In my sophomore year in high school I was fifteen, old enough to start driver's education classes. At the beginning of the semester we studied the rules of the road via the Department of Motor Vehicles information booklets. Next, we were horrified by the gore and bad acting of the California Highway Patrol series of driving instruction films, Red Asphalt and The Last Prom. Then for weeks, we sat in the simulator, a small trailer with rows of "driver's seats" facing a film screen. A machine allowed our teacher to track our success and failure as we "drove" down the simulated streets on screen. Finally, we were then able to obtain our learner's permit and get behind the wheel of the driver's ed car.
Our teacher, Mr. Riordan who doubled as a Spanish teacher, sat on the passenger side of the car, equipped with another brake pedal. My driving training was scheduled for the early morning hours before school. During that time, Señor Riordan would direct me and two other students on a course of his own choosing. Some mornings we drove along the shore down West Cliff Drive as the sun came up. The girls in the car were challenged to keep their eyes on the road while surfers changed into wetsuits next to their Volkswagons.

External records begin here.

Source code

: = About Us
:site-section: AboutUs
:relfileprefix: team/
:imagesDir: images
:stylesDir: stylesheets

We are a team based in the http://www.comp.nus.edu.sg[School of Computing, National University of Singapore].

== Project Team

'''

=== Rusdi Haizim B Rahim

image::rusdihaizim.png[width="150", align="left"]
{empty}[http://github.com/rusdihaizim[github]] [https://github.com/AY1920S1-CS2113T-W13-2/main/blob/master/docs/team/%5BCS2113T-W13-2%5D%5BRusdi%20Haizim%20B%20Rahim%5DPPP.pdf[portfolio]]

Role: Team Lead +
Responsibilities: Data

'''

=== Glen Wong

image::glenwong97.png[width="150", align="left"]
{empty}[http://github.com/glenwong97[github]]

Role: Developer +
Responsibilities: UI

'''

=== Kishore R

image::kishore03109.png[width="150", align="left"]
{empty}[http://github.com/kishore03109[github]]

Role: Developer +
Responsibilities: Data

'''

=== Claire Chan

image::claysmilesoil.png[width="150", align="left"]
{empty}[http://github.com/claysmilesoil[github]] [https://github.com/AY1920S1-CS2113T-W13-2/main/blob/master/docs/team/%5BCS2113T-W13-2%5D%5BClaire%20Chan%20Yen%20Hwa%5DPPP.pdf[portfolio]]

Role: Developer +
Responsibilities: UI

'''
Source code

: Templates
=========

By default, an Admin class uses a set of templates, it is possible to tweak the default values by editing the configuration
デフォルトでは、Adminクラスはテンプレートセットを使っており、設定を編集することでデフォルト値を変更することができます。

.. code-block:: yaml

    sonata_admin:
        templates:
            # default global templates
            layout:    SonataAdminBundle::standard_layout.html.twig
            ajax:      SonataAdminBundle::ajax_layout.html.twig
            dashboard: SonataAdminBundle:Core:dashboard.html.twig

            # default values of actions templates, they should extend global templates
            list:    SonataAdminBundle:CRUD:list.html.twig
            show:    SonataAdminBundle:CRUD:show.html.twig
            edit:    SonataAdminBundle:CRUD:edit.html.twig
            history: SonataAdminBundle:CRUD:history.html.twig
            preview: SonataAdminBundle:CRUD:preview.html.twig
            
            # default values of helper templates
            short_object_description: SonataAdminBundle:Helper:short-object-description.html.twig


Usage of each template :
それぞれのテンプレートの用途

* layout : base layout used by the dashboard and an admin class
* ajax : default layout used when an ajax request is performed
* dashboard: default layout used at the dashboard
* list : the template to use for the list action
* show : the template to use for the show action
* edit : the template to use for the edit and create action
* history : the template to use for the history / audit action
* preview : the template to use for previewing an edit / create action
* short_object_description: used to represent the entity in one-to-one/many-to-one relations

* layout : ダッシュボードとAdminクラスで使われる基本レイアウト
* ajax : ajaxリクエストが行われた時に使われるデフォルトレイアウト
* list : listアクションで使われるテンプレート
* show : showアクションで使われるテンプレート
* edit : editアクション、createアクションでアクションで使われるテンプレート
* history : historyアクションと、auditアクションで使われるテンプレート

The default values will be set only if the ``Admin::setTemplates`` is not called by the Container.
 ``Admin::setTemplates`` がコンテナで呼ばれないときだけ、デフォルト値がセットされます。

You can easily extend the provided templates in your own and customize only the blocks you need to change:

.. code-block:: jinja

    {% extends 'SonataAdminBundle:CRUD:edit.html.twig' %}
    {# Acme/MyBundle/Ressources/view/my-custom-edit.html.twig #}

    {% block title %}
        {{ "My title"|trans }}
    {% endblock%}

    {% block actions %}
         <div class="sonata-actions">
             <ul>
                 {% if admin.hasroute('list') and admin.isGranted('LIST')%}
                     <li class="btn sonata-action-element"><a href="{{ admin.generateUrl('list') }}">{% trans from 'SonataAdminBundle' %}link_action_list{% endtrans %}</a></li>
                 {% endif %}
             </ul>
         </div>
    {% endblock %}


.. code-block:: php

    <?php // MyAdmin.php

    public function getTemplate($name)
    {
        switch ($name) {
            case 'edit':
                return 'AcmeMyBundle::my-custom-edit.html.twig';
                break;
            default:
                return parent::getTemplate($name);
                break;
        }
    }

Other mornings, Señor Riordan would lead us down windy back roads to a small diner where he would go in to get a cup of coffee and read the paper, leaving us behind in the parking lot. Even now, while driving exceptionally sharp turns, I hear his monotone voice in my head, "Break in, accelerate out. Break in to the turn, accelerate out."
My final task was to master the manual transmission with my mom as my teacher. I was eager to show her all I had learned. On the day I started, my hands looked out of place to me in the ten and two position grasping the steering wheel of our blue 1979 Toyota Celica liftback. After fighting the stick shift out of neutral and into first gear, I eased the clutch out as I stepped on the gas, jerking the car to an abrupt stop, the Toyota's engine dying in the process. I restarted the car and repeated this move as we made our way down our street three feet at a time.
I was near tears as I finally had success moving forward. I stepped on the gas, the engine straining in first, and then promptly killed the car again as I tried to shift into second. And then I did it again. And again. Finally the transmission screeched as I somehow managed to change gears. Picking up speed I veered wildly, jumped the curb, plowing down three garbage cans in my neighbor's yard before coming to a screeching stop against a mailbox post.
I sat behind the wheel and wailed to my mom that I would never be able to drive this, or any car. "I'm never driving again and I'm obviously moving to a convent and becoming a nun," I cried and wiped my nose on my sleeve as I explained that I was pretty sure that nuns didn't have to drive since they just got driven around in nun vans or something and that was my only logical life choice unless I planned to kill somebody and hadn't she seen Red Asphalt? My mom quietly got out of the car and changed seats with me.
I would not have believed then that my next three cars would be stick shifts. My current car is an automatic but some days I still find my foot reaching for the clutch.